Questions about funding
Academics, developers and others in real estate assessing both plans said they were still looking for one important detail from the candidates: How would they pay for their ideas?
Neither campaign would detail the per-year funding needed to achieve their housing production goals. Bowser funded the city’s main engine for housing growth, the Housing Production Trust Fund, at $100 million per year, at times higher.
Derek Hyra, an American University professor who studies housing and neighborhood change, said cost has become a central consideration in D.C., where the loss of tens of thousands of federal jobs has stymied budget growth. The city currently faces a $1.1 billion shortfall.
“When the city has a budget surplus, you can more easily talk about these affordable-housing policies,” Hyra said. “But when you speak about them now, you’ve got to think about, where is the money going to come from?”
Patrick McAnaney, director of development at D.C.-based Somerset Development Company, said he saw both plans as hitting the right notes to make it easier to build and potentially entice investors to come back.

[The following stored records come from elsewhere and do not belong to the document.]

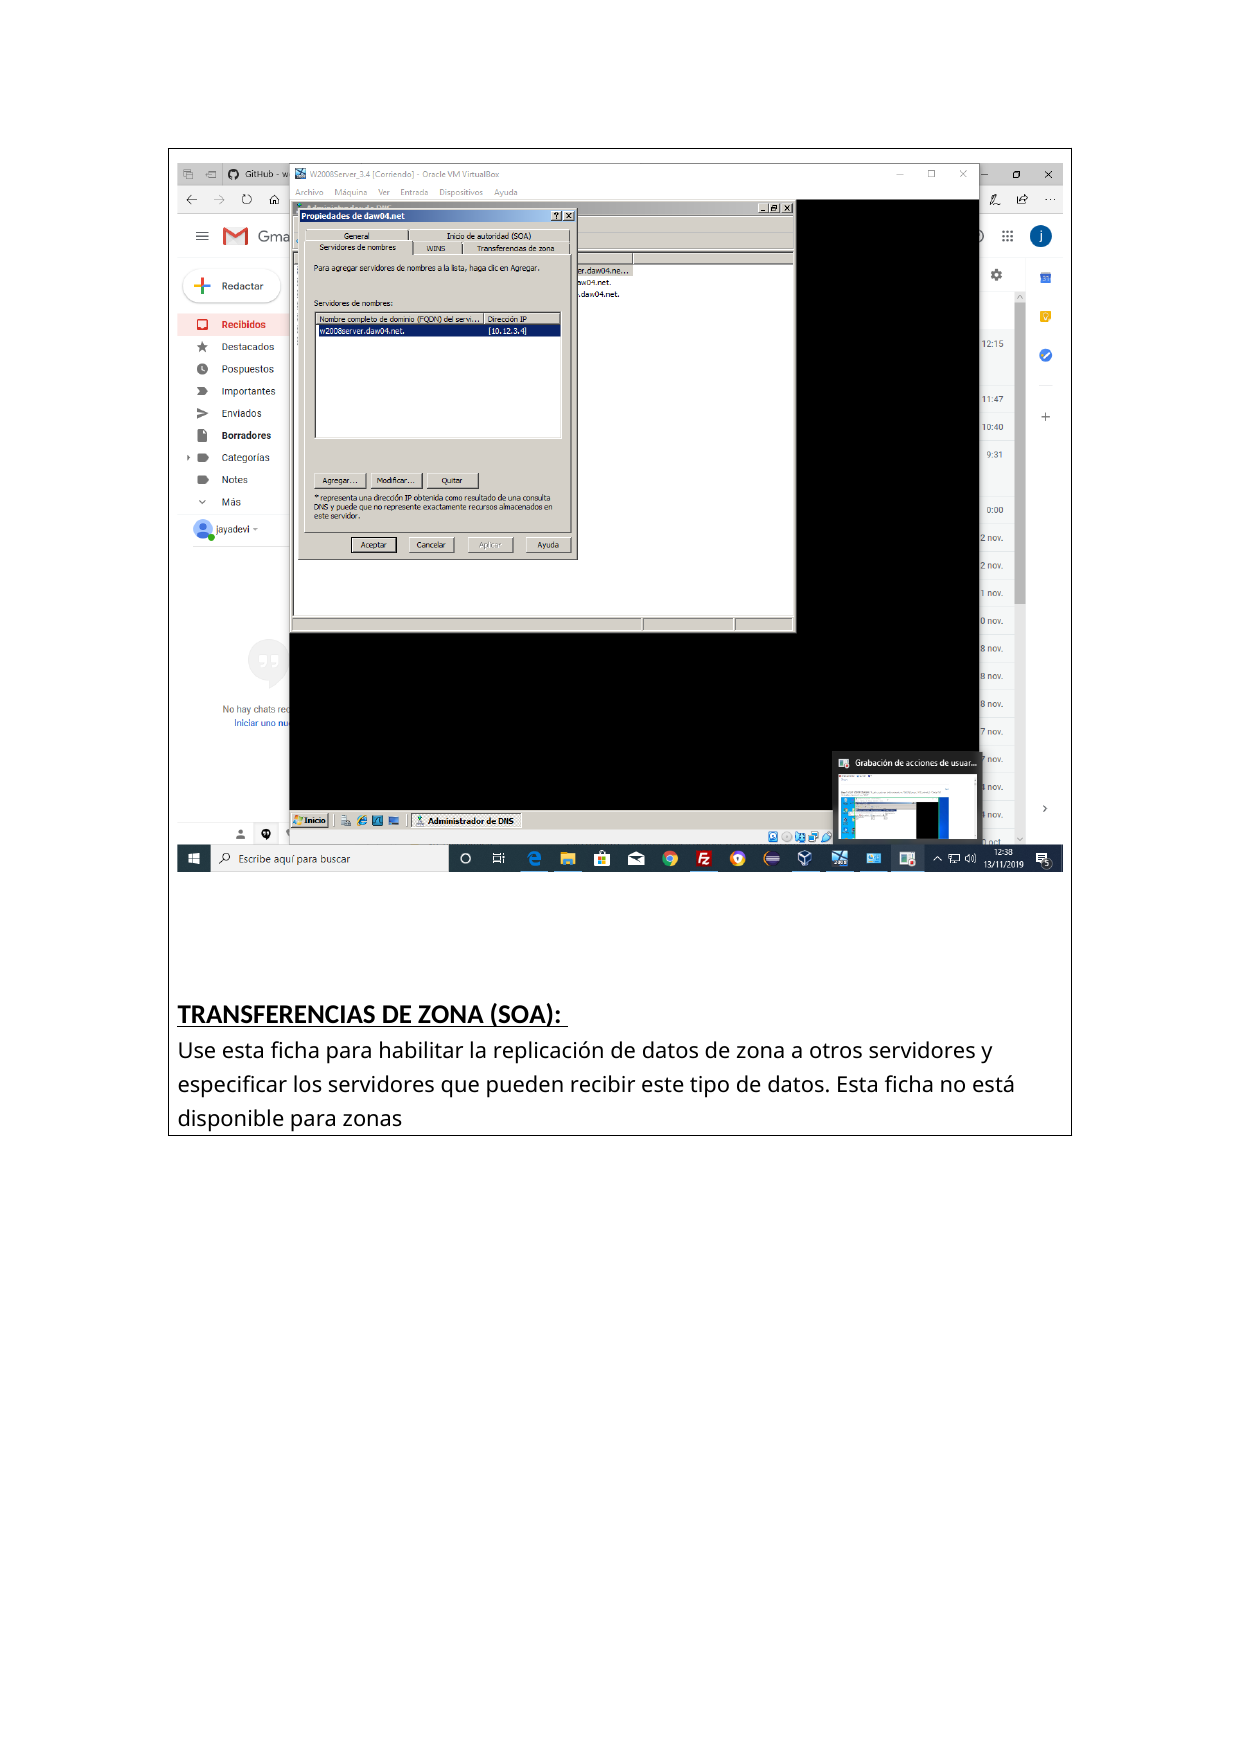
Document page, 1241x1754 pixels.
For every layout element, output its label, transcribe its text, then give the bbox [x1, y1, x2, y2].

picture [177, 163, 1063, 872]
text TRANSFERENCIAS DE ZONA (SOA): Use esta ficha para habilitar la replicación de datos de zona a otros servidores y especificar los servidores que pueden recibir este tipo de datos. Esta ficha no está disponible para zonas [169, 994, 1071, 1135]
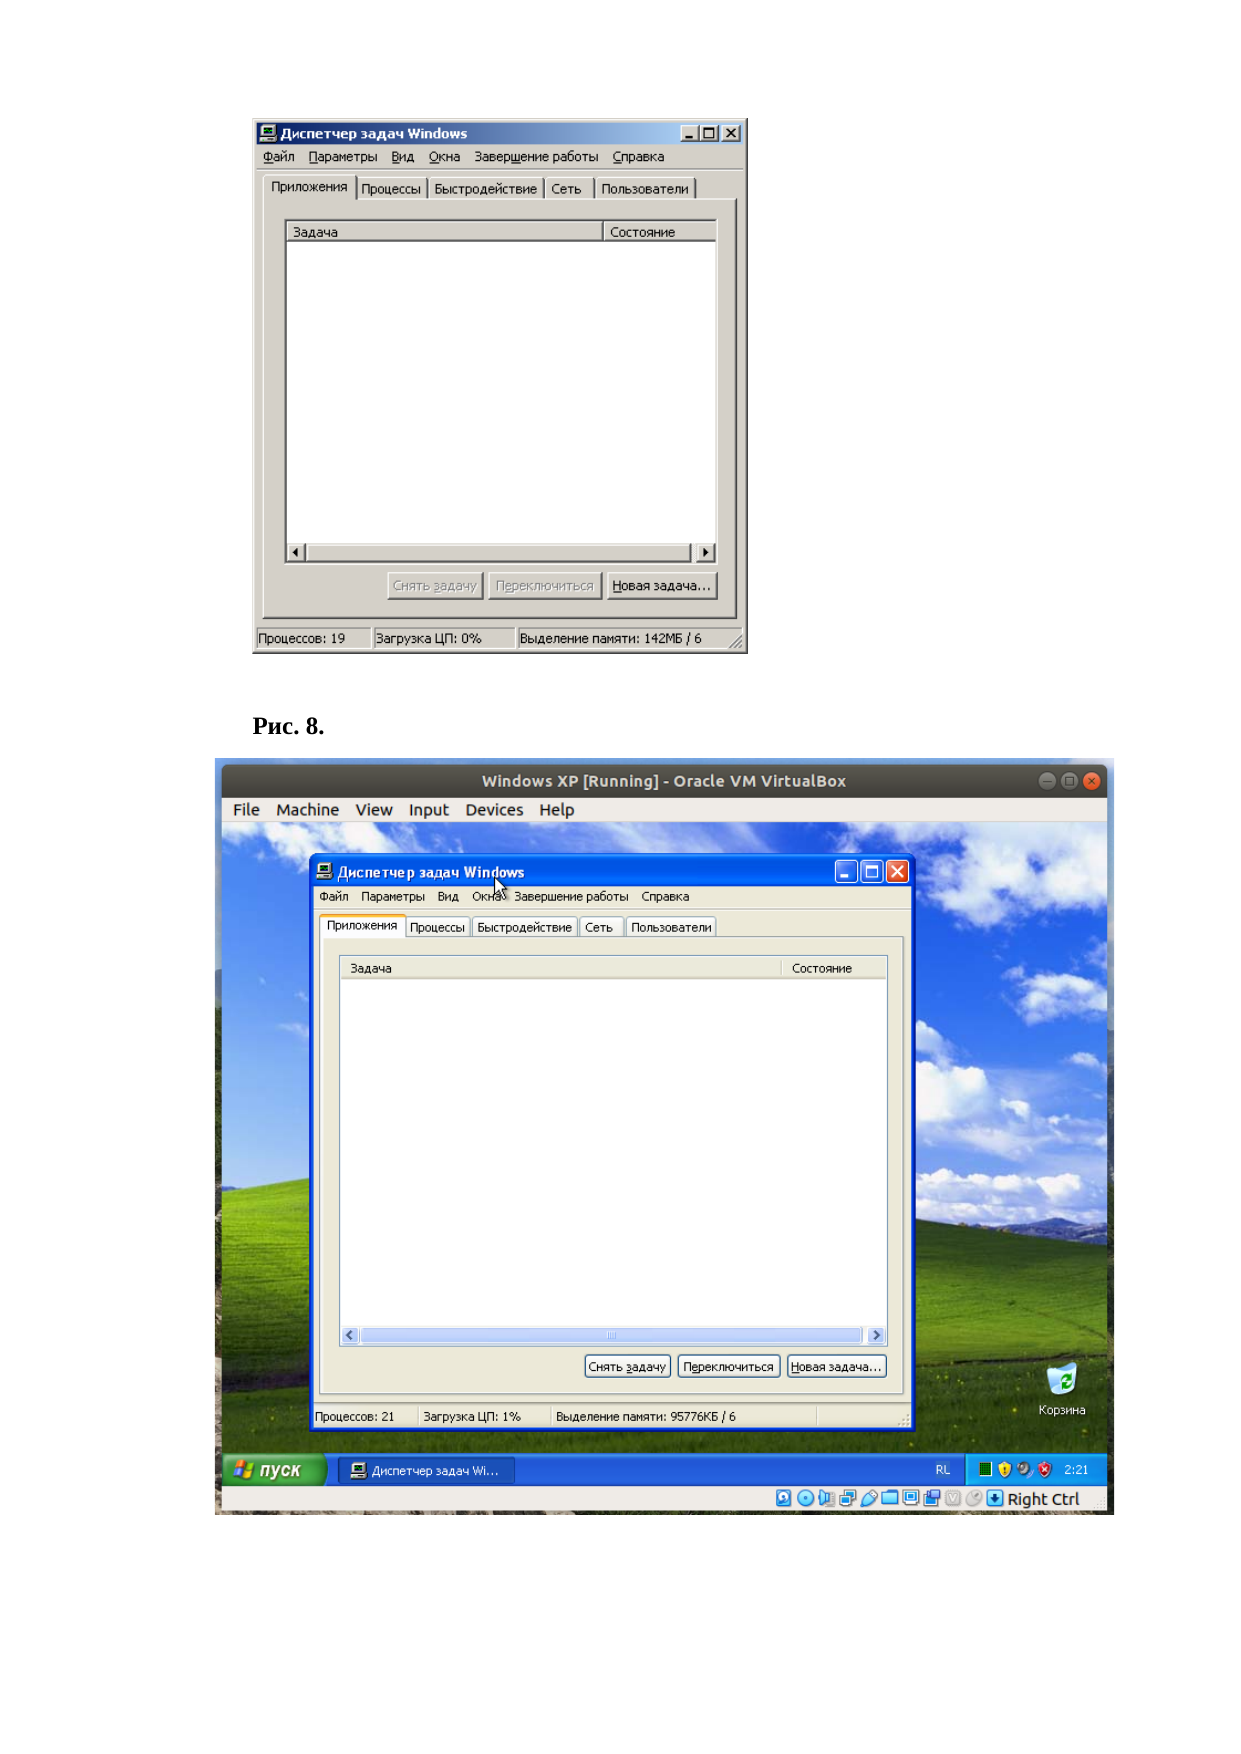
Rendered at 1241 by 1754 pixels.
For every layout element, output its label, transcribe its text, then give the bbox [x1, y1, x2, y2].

text Рис. 8. [252, 683, 1152, 740]
picture [214, 758, 1115, 1515]
picture [252, 118, 748, 654]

Both candidates say they would pursue strategies such as easing permitting headaches, increasing density around Metro stations and rethinking zoning to allow more homes in more areas.
Still, McAnaney said, the ability to attract capital remains the biggest hurdle. McAnaney — along with Hunter, Crayton and others in development — said the RENTAL Act has not solved the problem or substantially renewed investor interest in the District.
“It’s going to be the first thing a new mayor is going to have to deal with coming in, because if they haven’t gotten the market stabilized, then no big ideas are going to work,” he said.